Eyvazzadeh is so passionate about fertility education that she is taking it out of the doctor's office and into cocktail lounges in the area.
"I say it's all about empowerment and knowledge," the doctor said.
On Tuesday night, Eyvazzadeh hosted what she called an "egg freezing party" at a restaurant in Downtown Walnut Creek, talking about what it takes to put fertility on ice.
"You can eat and drink and be merry and talk about your future dreams and what you want and how we can make that happen," said Kara Teach, who attended the event.
Eyvazzadeh called it a modern day Tupperware party, with wine, cocktails, appetizers and a lecture about egg freezing.
"Egg-freezing party is not about scaring women into thinking they're infertile," the doctor told the women.
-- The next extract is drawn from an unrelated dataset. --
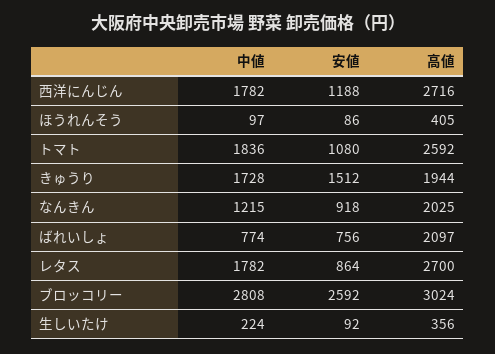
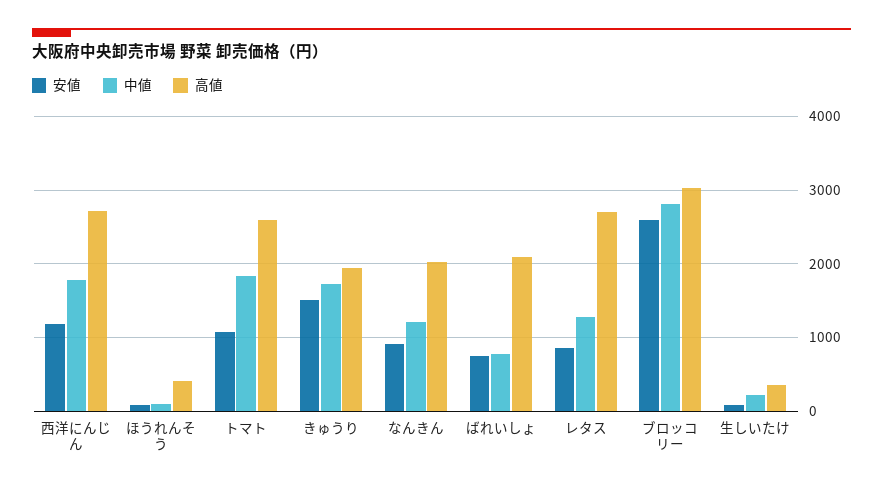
中値, レタス: 1782 -> 1300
The seminar hit a nerve for these women, at a time when tech giants Apple and Facebook have offered to pay for employees to freeze their eggs, and faced public backlash for it.
"I think it's great now that they have this egg-freezing coverage," Eyvazzadeh said.
The doctor is facing critics who said she is giving women false hope in a process that doesn't always work.
"I don't hear anyone upset that we freeze sperm. We've been doing it since the 1950s. Why are we being so sexist? I just don't understand, it just doesn't make sense to me," Eyvazzadeh said.
For women like 40-year-old June Chang, an unmarried dentist who is still debating whether to have a family, the benefits of a party like this one is a no-brainer. "A lot of us have just been kind of putting it on hold, just making sure that it's the right time," Chang said.
She is now thinking of hosting one of these parties herself. "I think it's just something to get a group of girls together and just have a great time," Chang said.
Women who attend the doctor's parties get 10 percent off the cost of freezing and storing their eggs, which normally runs about $15,000.